## PROBLEM STATEMENT
Please output the lines of the records between the line holding "问题：在此过程中，PNG 是否被用作扩大成功的手段？ 如果是这样，请描述可能的过程。" and the line holding "这真的是很棒的信息，谢谢，这正是我所需要的", inclusive, as a Markdown table with the columns Row and Text line, and leave out the blank lines.
_ _ _
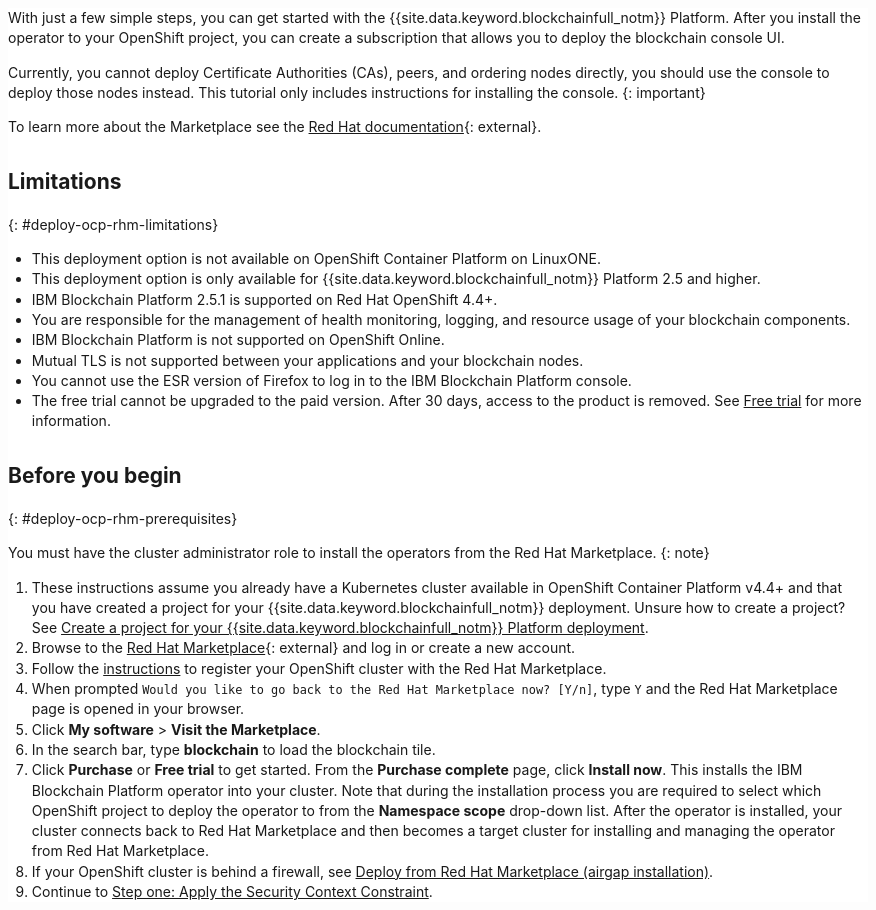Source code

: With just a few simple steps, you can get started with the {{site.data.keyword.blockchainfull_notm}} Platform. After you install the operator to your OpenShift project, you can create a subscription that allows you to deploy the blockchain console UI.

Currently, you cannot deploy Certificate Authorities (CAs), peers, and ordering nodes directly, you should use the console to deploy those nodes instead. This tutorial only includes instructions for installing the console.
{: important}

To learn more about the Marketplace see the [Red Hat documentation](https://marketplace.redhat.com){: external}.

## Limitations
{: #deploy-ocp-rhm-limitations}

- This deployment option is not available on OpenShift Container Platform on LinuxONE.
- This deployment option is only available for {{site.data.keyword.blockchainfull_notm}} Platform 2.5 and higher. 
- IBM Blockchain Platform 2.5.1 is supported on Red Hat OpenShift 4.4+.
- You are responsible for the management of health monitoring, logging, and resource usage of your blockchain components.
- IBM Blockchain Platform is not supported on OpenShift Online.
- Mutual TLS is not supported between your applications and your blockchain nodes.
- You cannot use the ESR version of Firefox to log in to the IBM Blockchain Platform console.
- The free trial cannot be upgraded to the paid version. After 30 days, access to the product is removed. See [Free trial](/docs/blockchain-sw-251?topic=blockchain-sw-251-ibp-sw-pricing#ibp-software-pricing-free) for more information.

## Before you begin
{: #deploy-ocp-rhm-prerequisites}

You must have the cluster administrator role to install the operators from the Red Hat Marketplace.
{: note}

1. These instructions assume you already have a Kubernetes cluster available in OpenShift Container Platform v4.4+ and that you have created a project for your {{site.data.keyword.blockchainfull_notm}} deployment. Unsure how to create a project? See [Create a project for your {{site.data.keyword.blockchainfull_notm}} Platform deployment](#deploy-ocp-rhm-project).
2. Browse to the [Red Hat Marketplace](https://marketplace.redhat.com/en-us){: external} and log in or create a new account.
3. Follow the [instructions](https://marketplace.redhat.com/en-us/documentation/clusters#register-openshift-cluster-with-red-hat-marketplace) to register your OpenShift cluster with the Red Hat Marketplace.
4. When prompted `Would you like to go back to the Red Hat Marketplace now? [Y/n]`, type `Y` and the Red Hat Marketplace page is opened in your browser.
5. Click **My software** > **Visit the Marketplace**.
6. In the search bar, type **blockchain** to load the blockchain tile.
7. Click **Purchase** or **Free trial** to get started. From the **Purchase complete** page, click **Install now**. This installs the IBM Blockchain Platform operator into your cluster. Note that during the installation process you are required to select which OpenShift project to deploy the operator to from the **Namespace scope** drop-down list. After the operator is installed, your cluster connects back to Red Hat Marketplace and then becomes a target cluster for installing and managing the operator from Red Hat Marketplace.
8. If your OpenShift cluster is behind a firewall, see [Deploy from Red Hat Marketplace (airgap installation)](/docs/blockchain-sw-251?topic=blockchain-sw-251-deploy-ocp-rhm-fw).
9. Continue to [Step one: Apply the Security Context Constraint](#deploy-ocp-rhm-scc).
_ _ _
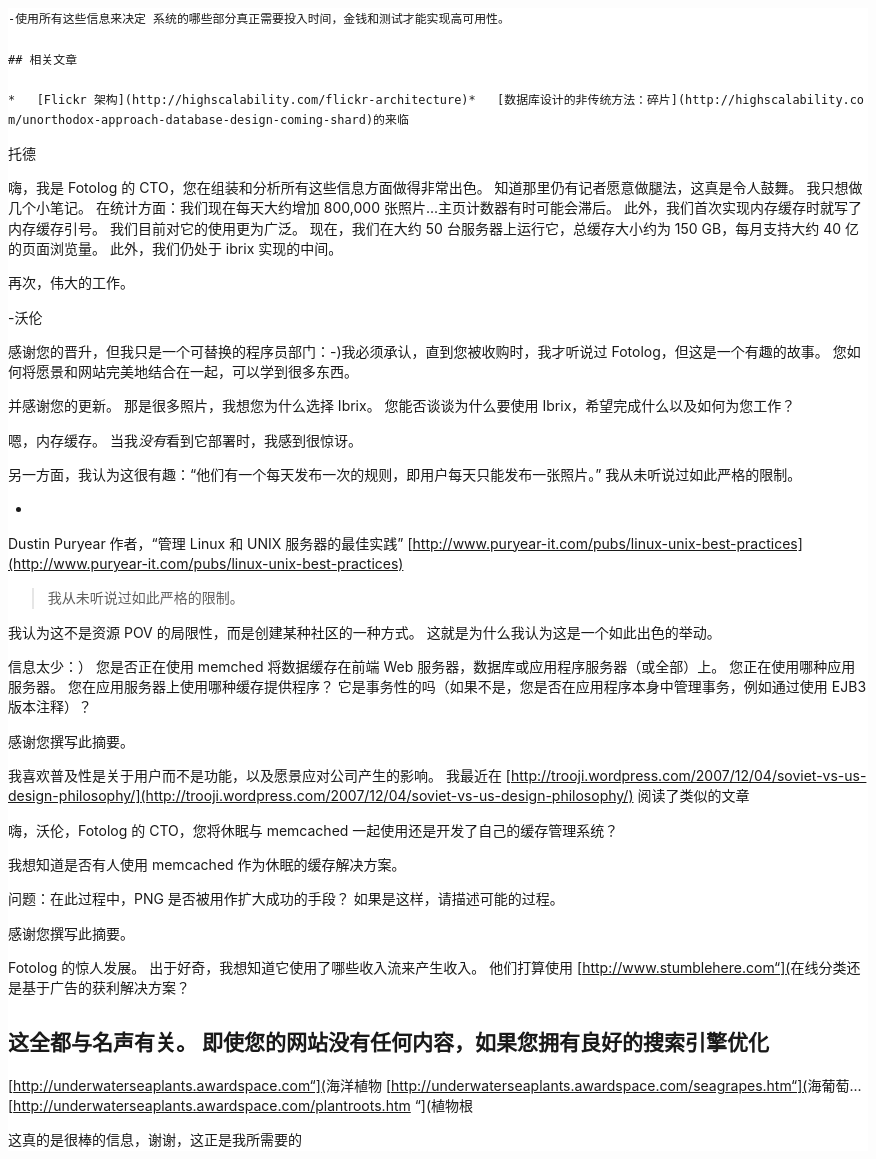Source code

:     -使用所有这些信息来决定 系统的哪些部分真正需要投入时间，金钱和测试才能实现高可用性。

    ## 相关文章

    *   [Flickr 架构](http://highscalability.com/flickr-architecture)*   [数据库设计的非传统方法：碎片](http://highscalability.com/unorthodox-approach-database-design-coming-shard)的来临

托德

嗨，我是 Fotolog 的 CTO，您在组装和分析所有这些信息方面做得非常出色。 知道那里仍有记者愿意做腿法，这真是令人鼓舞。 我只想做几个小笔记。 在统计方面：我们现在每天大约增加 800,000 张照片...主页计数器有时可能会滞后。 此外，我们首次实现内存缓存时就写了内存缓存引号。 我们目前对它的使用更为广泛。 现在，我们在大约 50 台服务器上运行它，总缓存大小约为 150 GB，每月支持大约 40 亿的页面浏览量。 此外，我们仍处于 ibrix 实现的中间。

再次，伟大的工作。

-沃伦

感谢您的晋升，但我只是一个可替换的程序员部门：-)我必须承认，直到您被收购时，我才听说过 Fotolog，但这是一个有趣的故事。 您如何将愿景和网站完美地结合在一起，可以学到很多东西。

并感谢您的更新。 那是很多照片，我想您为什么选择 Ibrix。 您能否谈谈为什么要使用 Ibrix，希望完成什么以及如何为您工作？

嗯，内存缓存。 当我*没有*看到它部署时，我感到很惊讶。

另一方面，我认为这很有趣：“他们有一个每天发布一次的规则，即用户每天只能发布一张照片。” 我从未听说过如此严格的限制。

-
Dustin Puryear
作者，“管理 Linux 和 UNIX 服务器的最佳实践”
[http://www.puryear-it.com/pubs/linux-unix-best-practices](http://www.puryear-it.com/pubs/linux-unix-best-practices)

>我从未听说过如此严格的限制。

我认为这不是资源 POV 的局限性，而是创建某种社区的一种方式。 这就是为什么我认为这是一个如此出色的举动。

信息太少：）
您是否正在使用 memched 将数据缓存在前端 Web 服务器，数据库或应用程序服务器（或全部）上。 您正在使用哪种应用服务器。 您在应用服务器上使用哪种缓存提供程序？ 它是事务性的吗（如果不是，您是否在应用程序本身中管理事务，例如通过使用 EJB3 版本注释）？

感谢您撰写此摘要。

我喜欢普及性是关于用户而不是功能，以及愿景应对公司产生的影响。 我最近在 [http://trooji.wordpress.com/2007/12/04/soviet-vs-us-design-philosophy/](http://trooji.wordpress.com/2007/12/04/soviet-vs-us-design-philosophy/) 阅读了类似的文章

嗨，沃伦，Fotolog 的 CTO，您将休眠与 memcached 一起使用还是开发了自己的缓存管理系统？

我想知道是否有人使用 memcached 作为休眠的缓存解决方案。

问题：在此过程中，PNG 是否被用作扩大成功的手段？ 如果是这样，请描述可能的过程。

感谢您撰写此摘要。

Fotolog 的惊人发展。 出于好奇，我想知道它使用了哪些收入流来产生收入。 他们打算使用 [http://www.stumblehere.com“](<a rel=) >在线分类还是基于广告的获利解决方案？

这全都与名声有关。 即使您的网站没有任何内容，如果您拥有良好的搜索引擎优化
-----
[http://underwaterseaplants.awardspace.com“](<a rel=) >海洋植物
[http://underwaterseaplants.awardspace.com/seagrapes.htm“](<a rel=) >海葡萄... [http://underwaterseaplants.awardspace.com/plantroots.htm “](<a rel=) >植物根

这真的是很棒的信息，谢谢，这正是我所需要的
_ _ _
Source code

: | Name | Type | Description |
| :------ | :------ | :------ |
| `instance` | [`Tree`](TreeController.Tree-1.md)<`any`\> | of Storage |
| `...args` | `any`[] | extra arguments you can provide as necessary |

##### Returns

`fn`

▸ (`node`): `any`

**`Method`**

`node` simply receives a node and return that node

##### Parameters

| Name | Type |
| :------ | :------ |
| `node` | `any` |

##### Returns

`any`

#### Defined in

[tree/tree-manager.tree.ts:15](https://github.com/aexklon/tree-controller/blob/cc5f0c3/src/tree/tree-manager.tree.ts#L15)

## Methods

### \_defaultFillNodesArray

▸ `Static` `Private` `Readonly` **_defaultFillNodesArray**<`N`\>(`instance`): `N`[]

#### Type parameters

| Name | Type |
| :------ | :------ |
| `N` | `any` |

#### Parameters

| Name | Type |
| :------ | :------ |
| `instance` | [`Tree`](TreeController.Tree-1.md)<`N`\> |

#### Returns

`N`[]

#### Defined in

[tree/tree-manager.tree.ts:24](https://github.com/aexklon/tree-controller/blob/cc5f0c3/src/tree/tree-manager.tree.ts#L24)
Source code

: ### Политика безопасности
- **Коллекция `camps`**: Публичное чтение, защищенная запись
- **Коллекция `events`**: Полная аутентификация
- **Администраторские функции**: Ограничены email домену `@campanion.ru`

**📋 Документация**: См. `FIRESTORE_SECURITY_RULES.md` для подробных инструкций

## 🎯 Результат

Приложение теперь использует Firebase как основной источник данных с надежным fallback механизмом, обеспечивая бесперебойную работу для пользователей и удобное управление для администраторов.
_ _ _
## SOLVED PROBLEM
| Row | Text line |
|---|---|
| 1 | 问题：在此过程中，PNG 是否被用作扩大成功的手段？ 如果是这样，请描述可能的过程。 |
| 2 | 感谢您撰写此摘要。 |
| 3 | Fotolog 的惊人发展。 出于好奇，我想知道它使用了哪些收入流来产生收入。 他们打算使用 [http://www.stumblehere.com“](<a rel=) >在线分类还是基于广告的获利解决方案？ |
| 4 | 这全都与名声有关。 即使您的网站没有任何内容，如果您拥有良好的搜索引擎优化 |
| 5 | ----- |
| 6 | [http://underwaterseaplants.awardspace.com“](<a rel=) >海洋植物 |
| 7 | [http://underwaterseaplants.awardspace.com/seagrapes.htm“](<a rel=) >海葡萄... [http://underwaterseaplants.awardspace.com/plantroots.htm “](<a rel=) >植物根 |
| 8 | 这真的是很棒的信息，谢谢，这正是我所需要的 |